The minister’s family had a female visitor, and she was sleeping upstairs in what had been used as the church until the church was actually built. She awoke in the night, feeling chilly, and saw a woman in her room. The woman was carrying a blanket, and asked her if she needed it. The woman in the bed said yes, and the other woman draped the blanket over her and left the room. At breakfast the next morning, the young visitor thanked the pastor’s wife for bringing her the blanket. The response wasn’t quite what she’d expected — the pastor’s wife was horrified, and said she hadn’t been out of bed — and besides the guest, she was the only (living) woman in the house! And so began the haunting — and the stories — of the Gray Lady.

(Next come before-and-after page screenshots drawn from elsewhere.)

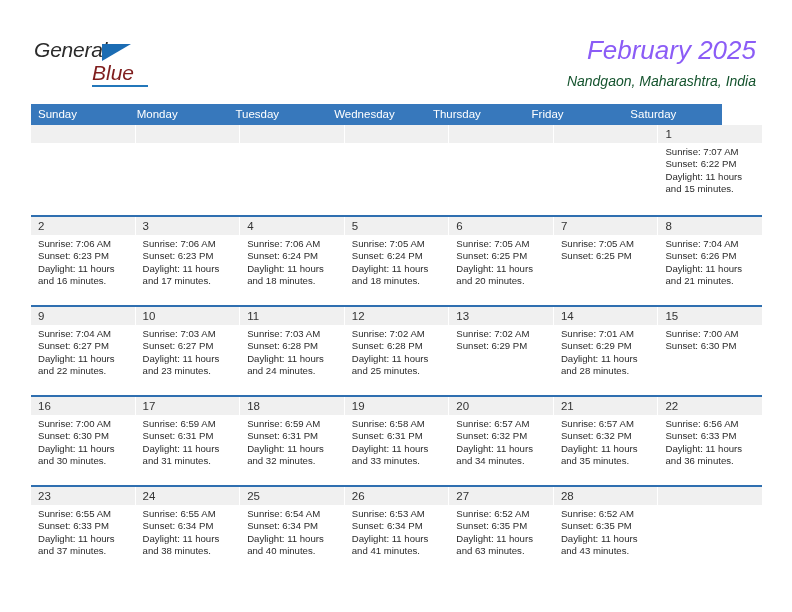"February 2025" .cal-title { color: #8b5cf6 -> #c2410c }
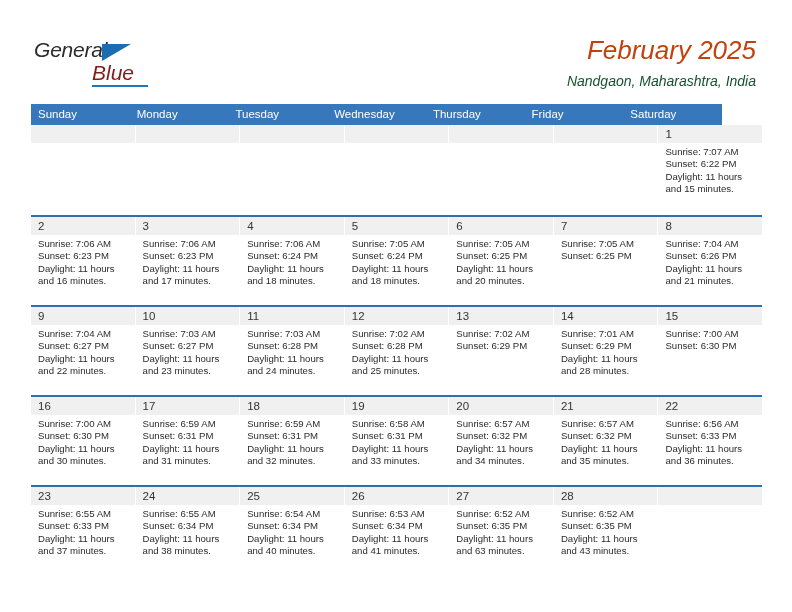"Sunday" .dow-row { width: 691px -> 582px }
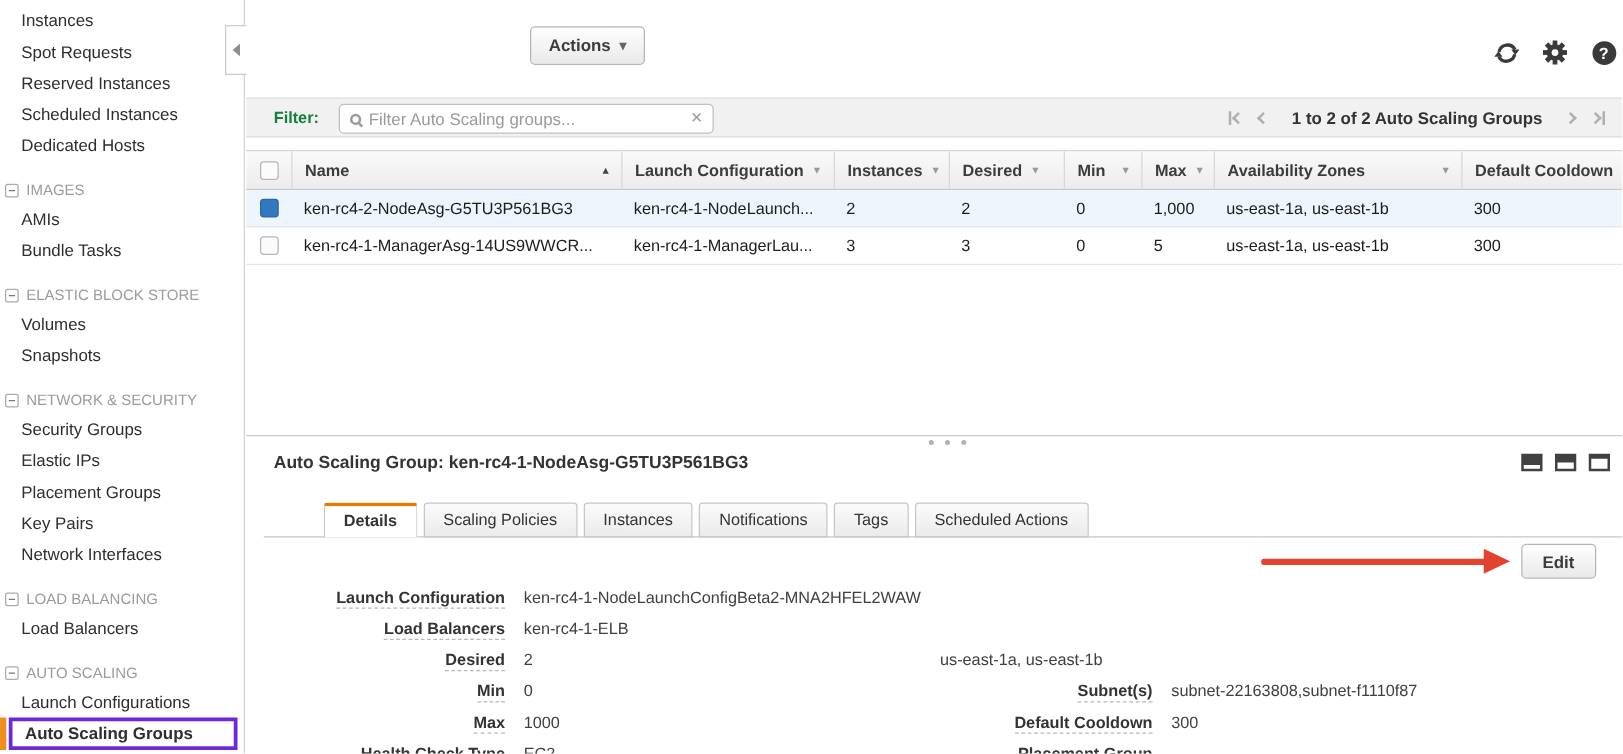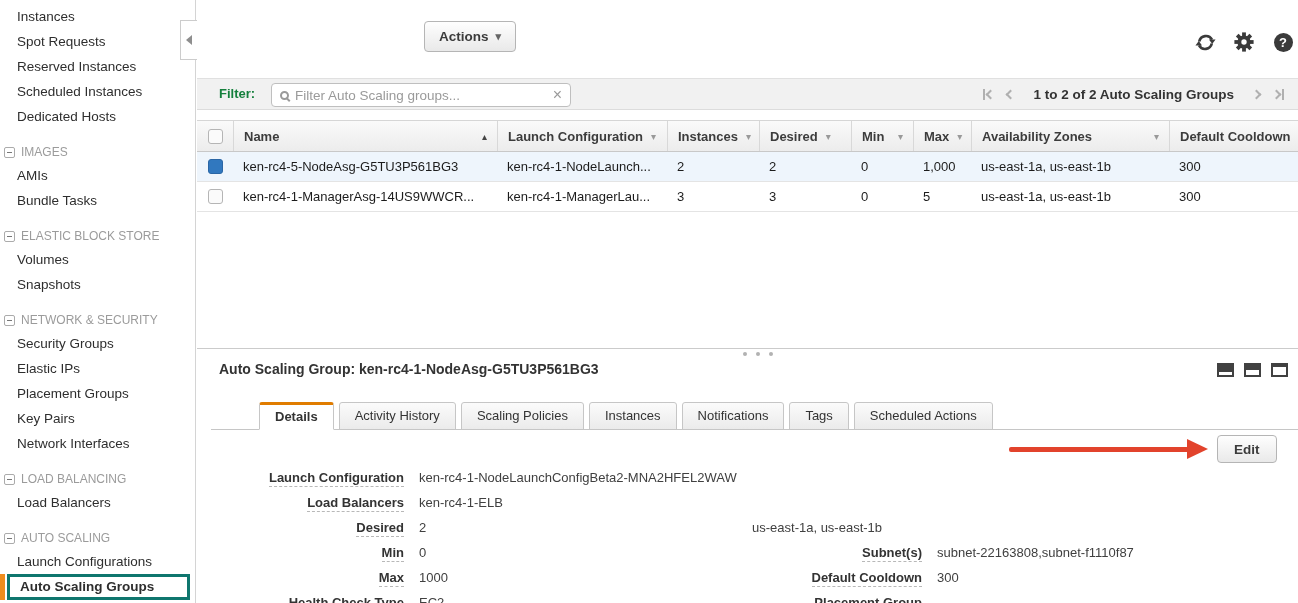"ken-rc4-5-NodeAsg-G5TU3P561BG3" div.td { text: ken-rc4-5-NodeAsg-G5TU3P561BG3 -> ken-rc4-2-NodeAsg-G5TU3P561BG3 }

Her haunting wasn’t a malicious one; it continued as it had begun, with nurturing acts like the delivery of the blanket. She opens windows when it’s stuffy, and started the pump handle before the person with the bucket went outside. She opened and closed cupboard doors, but generally to point out where things were needed, or where they should be put away.

The last pastor and his family left the parsonage in 1940, and it stood empty, slowly falling to pieces, until the renovation and restoration. Is Bertha back, sleeping in her first floor bedroom?

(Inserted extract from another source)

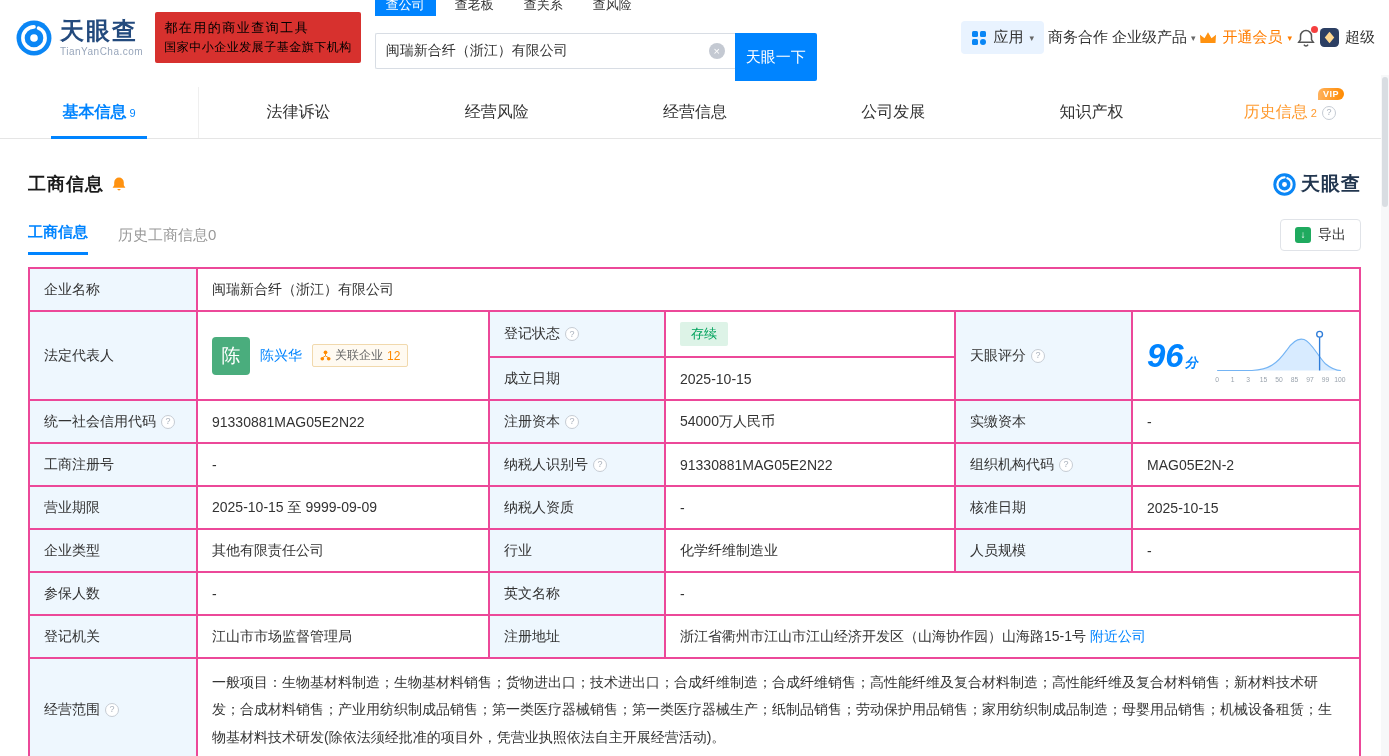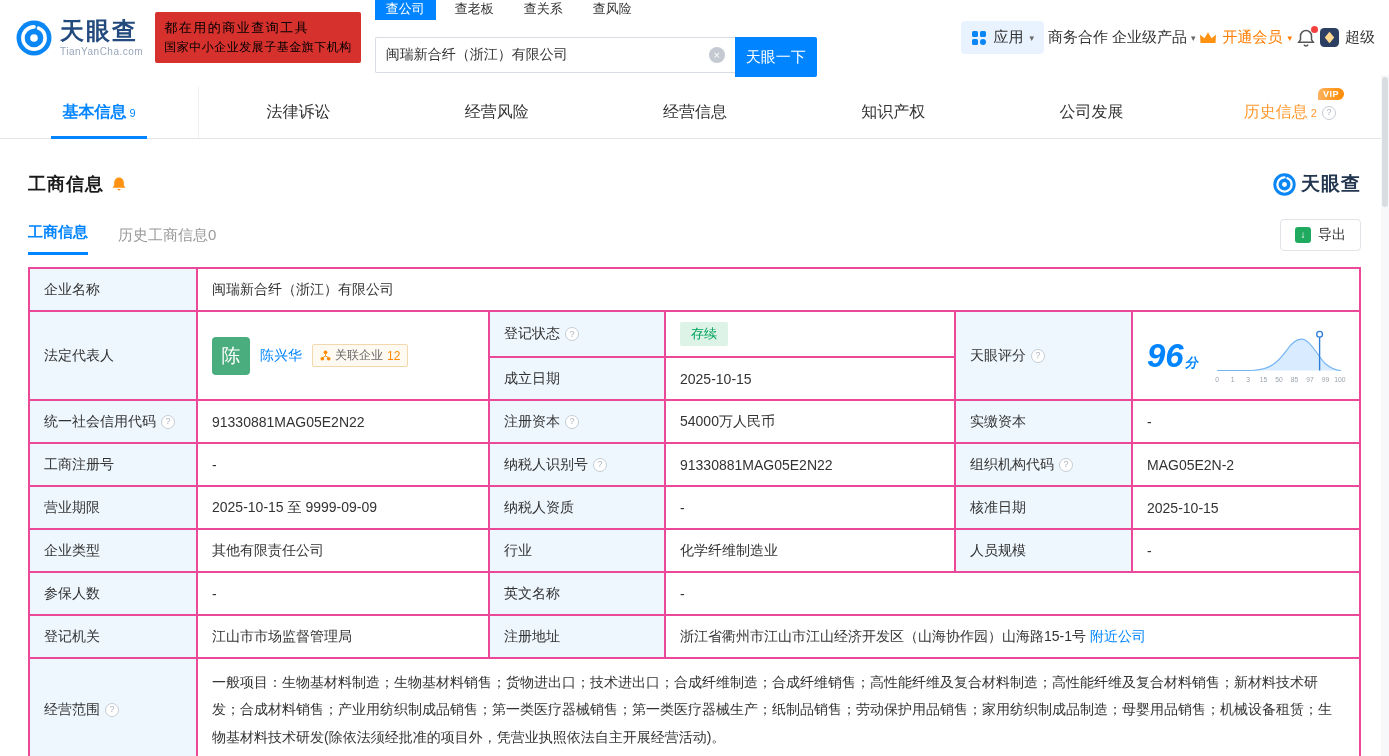"天眼一下" .search-btn { height: 40px -> 48px }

Well, when I went to take photos of the church and the parsonage (and Bertha’s grave), I went intp the backyard, and stood, listening to the whispers of the cottonwood leaves and the songs of the meadowlark. I suddenly felt as though I were being watched. I turned around and looked at the wood-framed lean-to at the back of the stucco home. It has a large square window, and the shade was pulled all the way down. Of course, I thought, I know the story so I expect something to be there, and I took a photo of the back of the house. I wandered around the back yard a little more, enjoying the peace and quiet, so far from city traffic and sounds of people. As I reluctantly walked back to my car, my gaze was drawn again to that back window. And I realized that the shade that had been down was now halfway up. No one else was there; there were no cars but mine, and all the doors were locked. The door to the back lean-to was even padlocked. I took another photo, just so I could compare them when I downloaded them. And sure enough, they show a closed shade, and a half-open shade. Was Bertha saying hello? I’d like to think so.